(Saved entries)
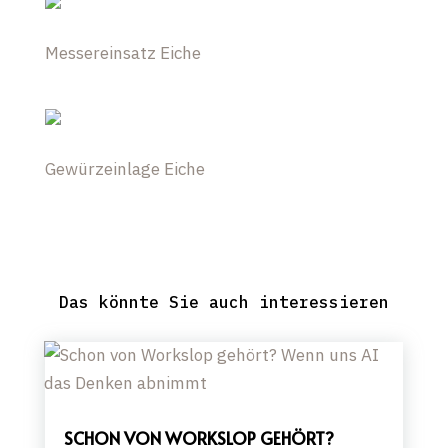
Messereinsatz Eiche
Gewürzeinlage Eiche
Das könnte Sie auch interessieren
SCHON VON WORKSLOP GEHÖRT?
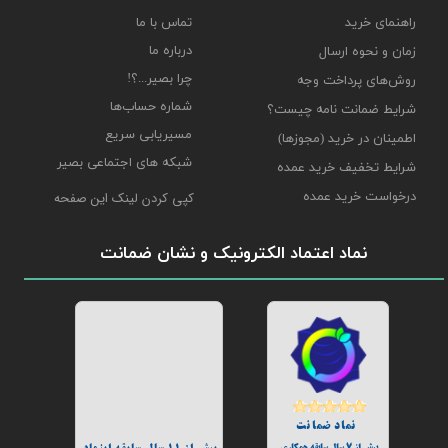
راهنمای خرید
تماس با ما
درباره ما
زمان و نحوه ارسال
چرا بصیر...؟!
روش‌های پرداخت وجه
شماره حساب‌ها
شرایط ضمانت نامه چیست؟
مسیریابی سریع
اطمینان در خرید (مجوزها)
شبکه های اجتماعی بصیر
شرایط تخفیف خرید عمده
درخواست خرید عمده
کپی کردن لینک این صفحه
نماد اعتماد الکترونیک و نشان ضمانت
نماد ضمانت
بیش از 7 سال سابقه همکاری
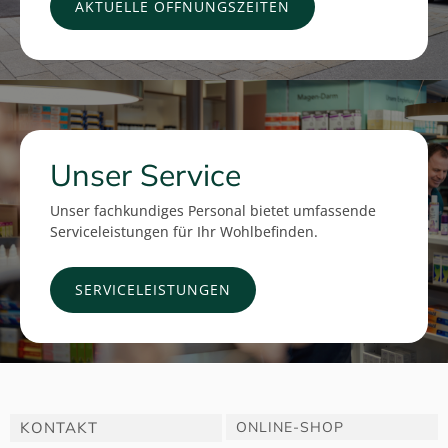
AKTUELLE ÖFFNUNGSZEITEN
Unser Service
Unser fachkundiges Personal bietet umfassende
Serviceleistungen für Ihr Wohlbefinden.
SERVICELEISTUNGEN
KONTAKT
ONLINE-SHOP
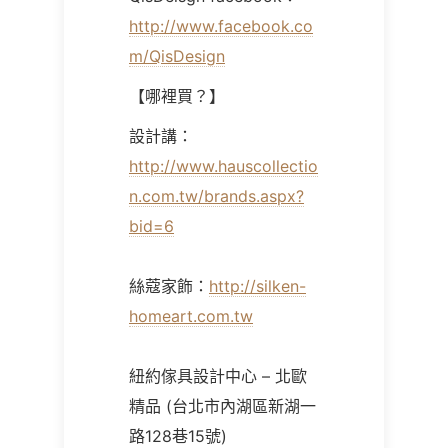
http://www.facebook.co
m/QisDesign
【哪裡買？】
設計講：
http://www.hauscollectio
n.com.tw/brands.aspx?
bid=6
絲蔻家飾：
http://silken-
homeart.com.tw
紐約傢具設計中心 – 北歐
精品 (台北市內湖區新湖一
路128巷15號)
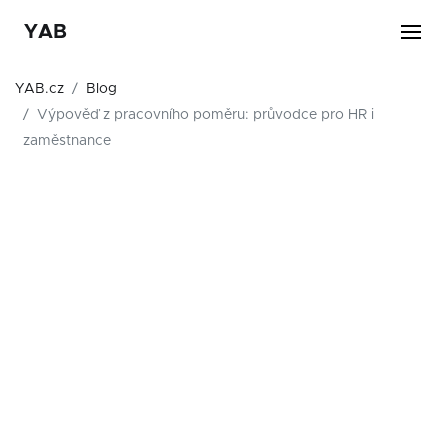
YAB
YAB.cz
Blog
Výpověď z pracovního poměru: průvodce pro HR i
zaměstnance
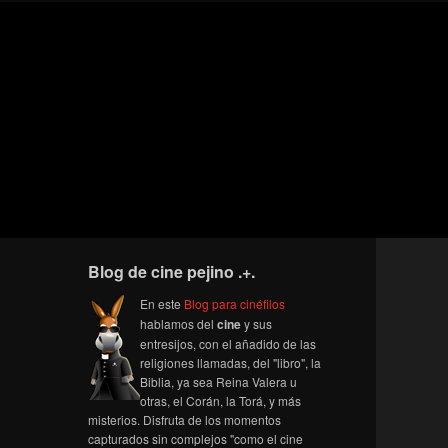
Blog de cine pejino .+.
En este
Blog para cinéfilos
hablamos del
cine
y sus
entresijos, con el añadido de las
religiones llamadas, del "libro", la
Biblia, ya sea Reina Valera u
otras, el Corán, la Torá, y más
misterios. Disfruta de los momentos
capturados sin complejos "como el cine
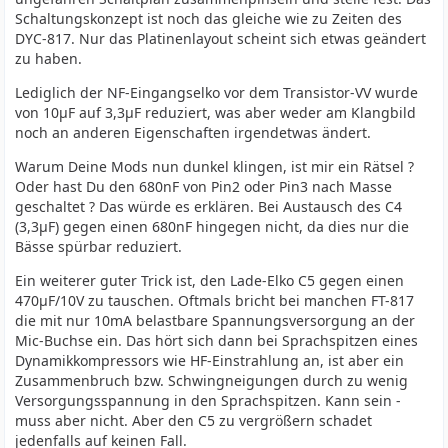
Schaltungskonzept ist noch das gleiche wie zu Zeiten des
DYC-817. Nur das Platinenlayout scheint sich etwas geändert
zu haben.
Lediglich der NF-Eingangselko vor dem Transistor-VV wurde
von 10µF auf 3,3µF reduziert, was aber weder am Klangbild
noch an anderen Eigenschaften irgendetwas ändert.
Warum Deine Mods nun dunkel klingen, ist mir ein Rätsel ?
Oder hast Du den 680nF von Pin2 oder Pin3 nach Masse
geschaltet ? Das würde es erklären. Bei Austausch des C4
(3,3µF) gegen einen 680nF hingegen nicht, da dies nur die
Bässe spürbar reduziert.
Ein weiterer guter Trick ist, den Lade-Elko C5 gegen einen
470µF/10V zu tauschen. Oftmals bricht bei manchen FT-817
die mit nur 10mA belastbare Spannungsversorgung an der
Mic-Buchse ein. Das hört sich dann bei Sprachspitzen eines
Dynamikkompressors wie HF-Einstrahlung an, ist aber ein
Zusammenbruch bzw. Schwingneigungen durch zu wenig
Versorgungsspannung in den Sprachspitzen. Kann sein -
muss aber nicht. Aber den C5 zu vergrößern schadet
jedenfalls auf keinen Fall.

WHAT YOU WILL DO => Set the pictures aside and retype exactly the lines above from the line with "Biblia, ya sea Reina Valera u" to the line with "Lediglich der NF-Eingangselko", both included, adding no others.

RESULT BELOW =>
Biblia, ya sea Reina Valera u
otras, el Corán, la Torá, y más
misterios. Disfruta de los momentos
capturados sin complejos "como el cine
Schaltungskonzept ist noch das gleiche wie zu Zeiten des
DYC-817. Nur das Platinenlayout scheint sich etwas geändert
zu haben.
Lediglich der NF-Eingangselko vor dem Transistor-VV wurde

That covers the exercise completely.